В прохладное весеннее утро хорошо идти одному по тропинке, не ожидая никаких встреч. Солнце на траве, на одежде, слегка влажная земля мягко ложится под ноги — и тогда невольно начинаешь петь, приплясывая и притоптывая, поводя плечами и помахивая тростью. Петь, разумеется, без слов, слова не вспоминаются в такое удивительное утро. Это не торжественный гимн созревающей для творчества мысли, как бывало у Шиллера, это непосредственное упоение бытием, и только бытием, — ржанье купающихся коней, стремительный взлет жаворонка и неистовые прыжки разыгравшейся собаки. Такой песней захлебываешься, и от нее больше ничего не надо. Но Сергей Городецкий возымел странную мысль подобрать к ней слова и из получившихся строк составил книгу, назвав ее «Русью», пятой книгой своих стихов. Я прочел ее с чувством сладкой меланхолии и еще большей неловкости, потому что, спеша подбирать слова к все нарастающей и нарастающей мелодии, автор не успел ни взвесить их, ни расценить, ни даже выбрать подходящие. Ни о стильности, ни об интересности построений или технической утонченности тут не может быть и речи. Городецкий забыл все, что он когда-либо знал, или должен был знать как поэт. Книга названа Русью, но России здесь нет, — есть только легкие ноги, фуражки набекрень и улыбающиеся красные губы. Имеет ли это какое-нибудь отношение к литературе, я не знаю, но к поэзии, мне кажется, имеет.
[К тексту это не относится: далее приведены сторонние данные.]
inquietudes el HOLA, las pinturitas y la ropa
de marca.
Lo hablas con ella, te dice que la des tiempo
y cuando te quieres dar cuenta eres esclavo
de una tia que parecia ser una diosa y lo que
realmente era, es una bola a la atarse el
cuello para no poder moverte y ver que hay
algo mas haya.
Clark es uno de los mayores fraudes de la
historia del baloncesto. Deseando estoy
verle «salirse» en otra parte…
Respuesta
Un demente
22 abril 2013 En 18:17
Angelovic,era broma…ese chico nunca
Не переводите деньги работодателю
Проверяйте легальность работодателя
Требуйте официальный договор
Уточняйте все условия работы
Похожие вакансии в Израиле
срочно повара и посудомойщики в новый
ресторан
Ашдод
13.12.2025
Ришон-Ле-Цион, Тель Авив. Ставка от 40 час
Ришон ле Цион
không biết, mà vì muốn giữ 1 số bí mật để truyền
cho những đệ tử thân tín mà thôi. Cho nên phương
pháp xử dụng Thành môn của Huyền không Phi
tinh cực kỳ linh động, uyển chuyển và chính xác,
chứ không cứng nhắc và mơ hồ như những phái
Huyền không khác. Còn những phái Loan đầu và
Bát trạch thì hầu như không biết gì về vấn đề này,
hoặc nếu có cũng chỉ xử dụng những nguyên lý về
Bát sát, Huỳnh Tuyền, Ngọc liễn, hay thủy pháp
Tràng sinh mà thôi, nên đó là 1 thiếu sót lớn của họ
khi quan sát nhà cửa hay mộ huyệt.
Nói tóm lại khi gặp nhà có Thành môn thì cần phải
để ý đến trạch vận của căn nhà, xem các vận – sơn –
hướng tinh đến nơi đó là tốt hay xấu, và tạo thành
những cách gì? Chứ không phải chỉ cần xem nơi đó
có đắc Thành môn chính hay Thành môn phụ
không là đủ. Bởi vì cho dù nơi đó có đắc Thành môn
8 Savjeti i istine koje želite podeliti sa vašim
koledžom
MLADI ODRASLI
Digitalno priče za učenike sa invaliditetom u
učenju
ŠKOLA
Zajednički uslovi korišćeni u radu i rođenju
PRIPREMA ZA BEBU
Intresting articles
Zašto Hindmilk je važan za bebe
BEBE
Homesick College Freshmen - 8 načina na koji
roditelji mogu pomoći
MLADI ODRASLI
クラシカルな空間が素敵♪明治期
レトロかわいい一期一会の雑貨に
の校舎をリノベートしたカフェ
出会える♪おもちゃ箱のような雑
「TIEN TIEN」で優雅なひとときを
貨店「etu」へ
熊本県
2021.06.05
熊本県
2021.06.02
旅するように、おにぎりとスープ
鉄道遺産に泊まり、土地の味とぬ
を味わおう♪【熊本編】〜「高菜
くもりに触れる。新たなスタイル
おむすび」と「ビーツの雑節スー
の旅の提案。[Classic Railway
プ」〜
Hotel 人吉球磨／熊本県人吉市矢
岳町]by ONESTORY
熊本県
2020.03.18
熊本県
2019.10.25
Книга стихов Валериана Бородаевского совсем в ином роде. В ней чувствуется знание многих метрических тайн, аллитераций, ассонансов; рифмы в ней то нежны и прозрачны, как далекое эхо, то звонки и уверенны, как сталкивающиеся серебряные щиты. Но глубокая неудовлетворенность миром и жгучая жажда иного не позволяют поэту сосредоточиться на своих образах, они бывают не всегда продуманы, обладают досадно-случайными чертами. И так часто в самых высоких и красивых нотах его пения слышна дрожь приближающейся истерики.
Правда, он мало поет, он предпочитает говорить о своих видениях простым и страшным языком. То он видит Бога, прикорнувшего у хижины и заглядевшегося в бесплодную степь, то, как в шахтах, «дрожат седловатые шеи, вислые губы темничных коней». Иногда он бывает торжественным, тогда с его губ срываются слова, убедительные в своей неожиданности:
Недаром Вячеслав Иванов называет его в своем предисловии «византийцем духа», христианство для него — право запрещать и проклинать, для него Страстная неделя еще не закончилась Воскресеньем.
И наиболее привычные ему цвета — черный и красный, как у того, кто смотрит вокруг сквозь плотно сомкнутые веки.